Collected data entries
>>>
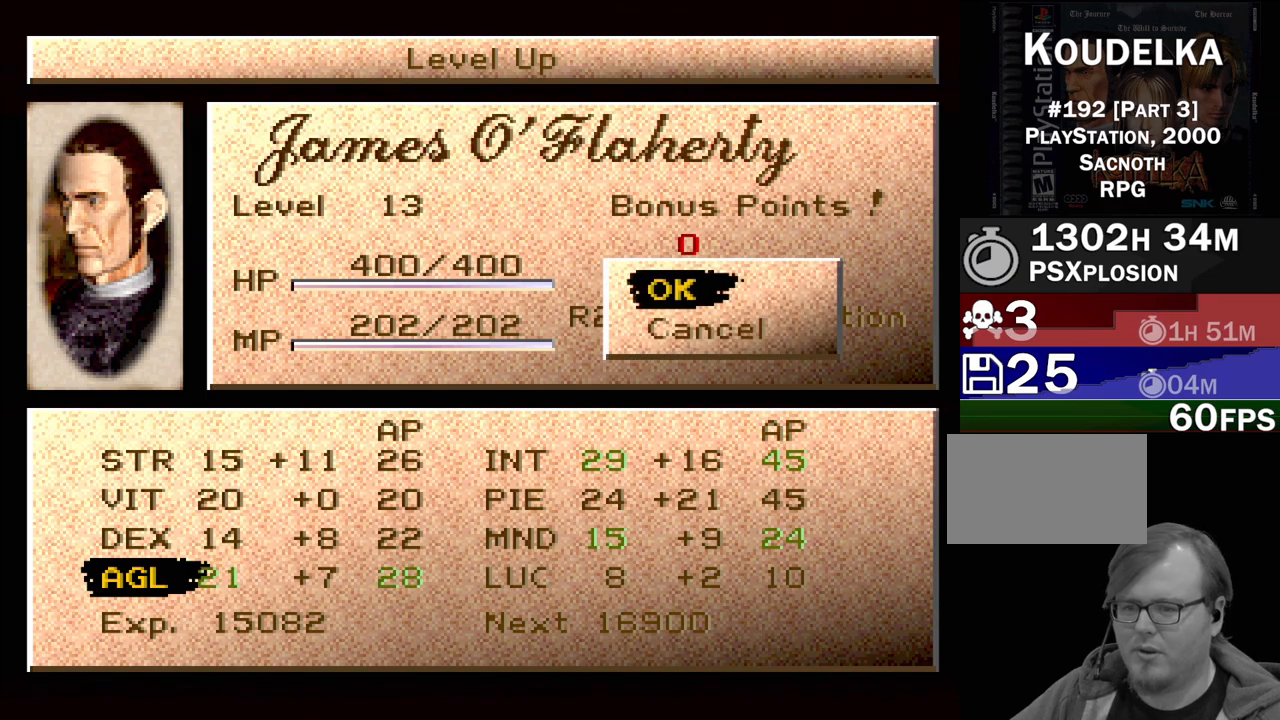
{"buttons": [], "events": [[133, "CROSS", "down"], [233, "CROSS", "up"]]}
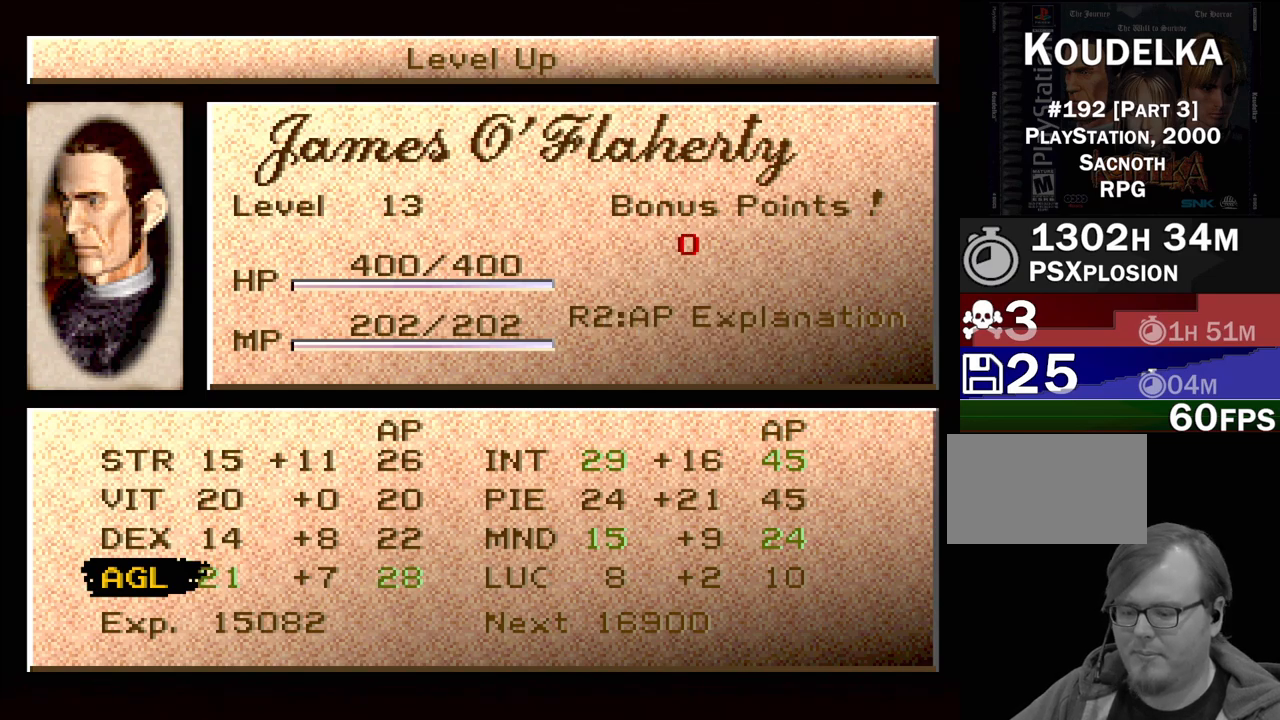
{"buttons": [], "events": []}
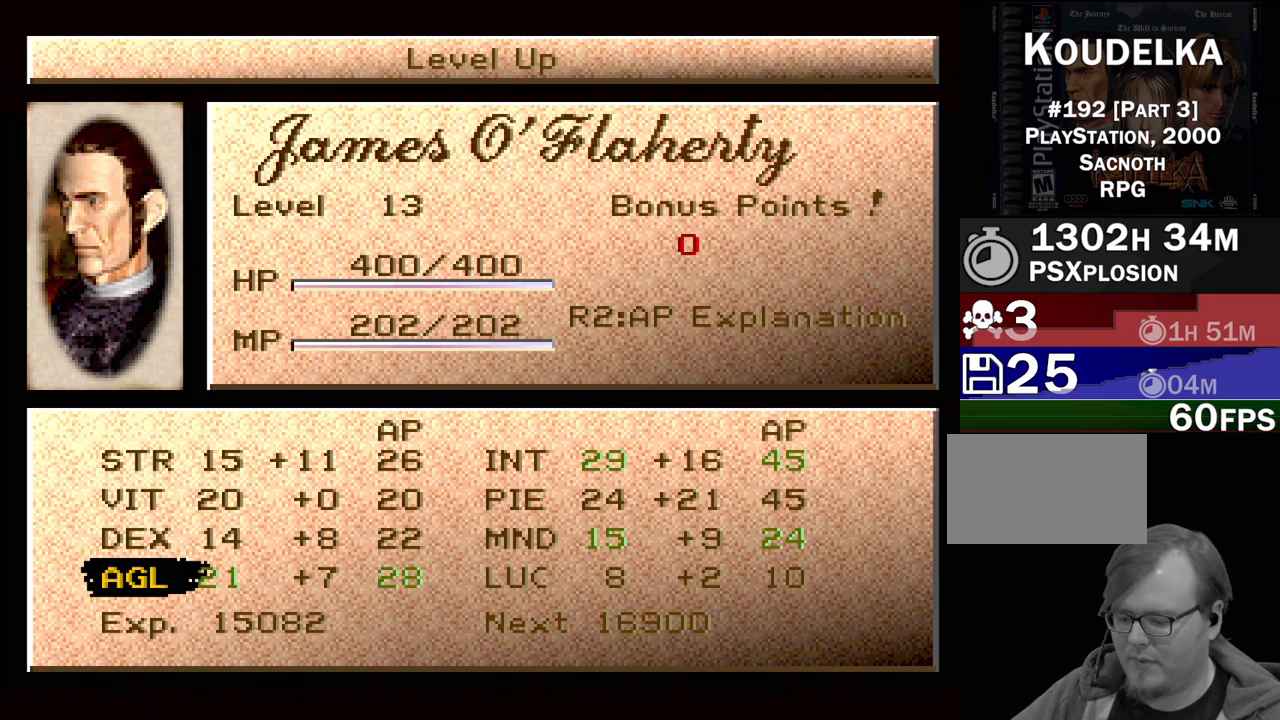
{"buttons": [], "events": []}
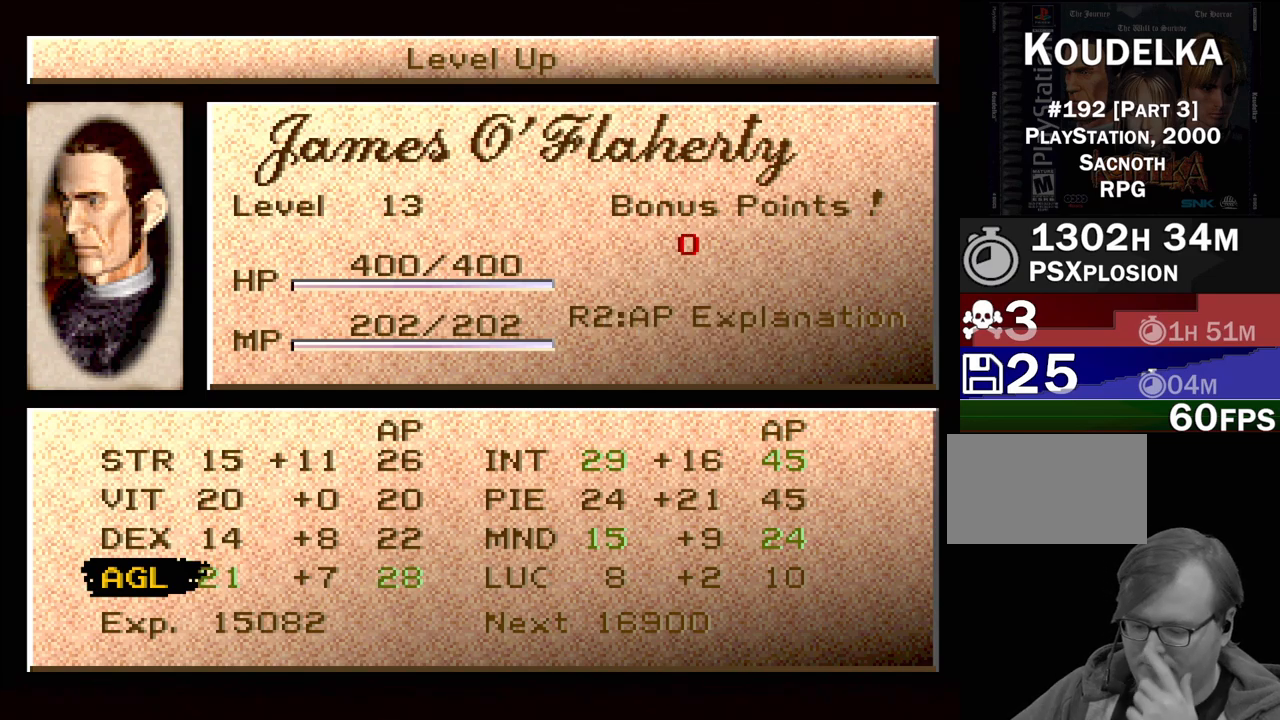
{"buttons": [], "events": []}
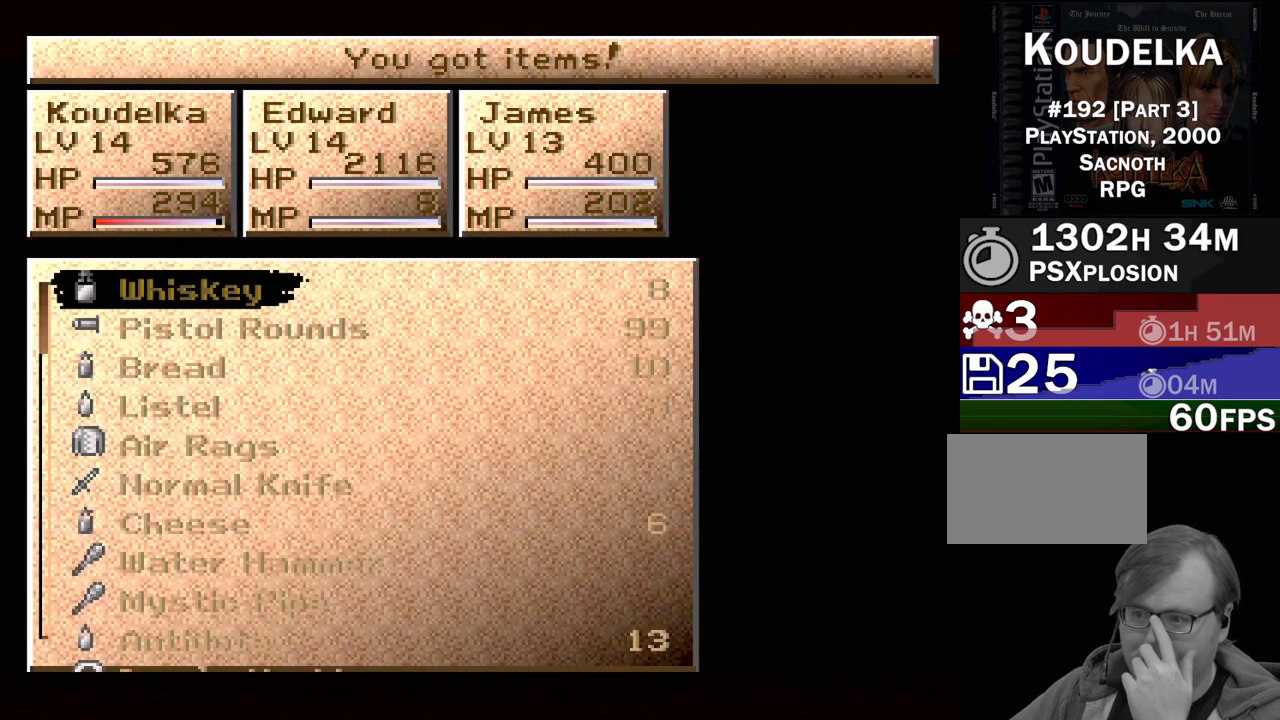
{"buttons": [], "events": []}
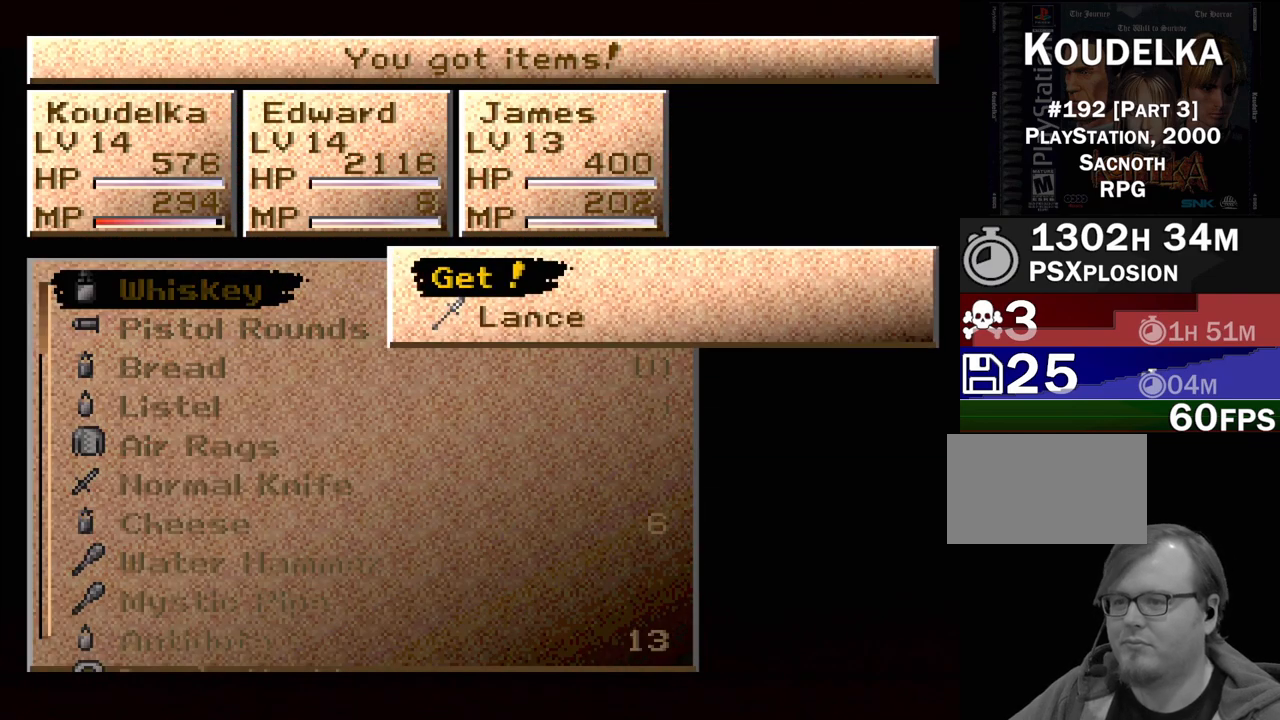
{"buttons": [], "events": []}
<<<
### TASK DESCRIPTION
The result should be every line of the data, reproduced exactly, with the images removed.

### RESPONSE TO THIS TASK
{"buttons": [], "events": [[133, "CROSS", "down"], [233, "CROSS", "up"]]}
{"buttons": [], "events": []}
{"buttons": [], "events": []}
{"buttons": [], "events": []}
{"buttons": [], "events": []}
{"buttons": [], "events": []}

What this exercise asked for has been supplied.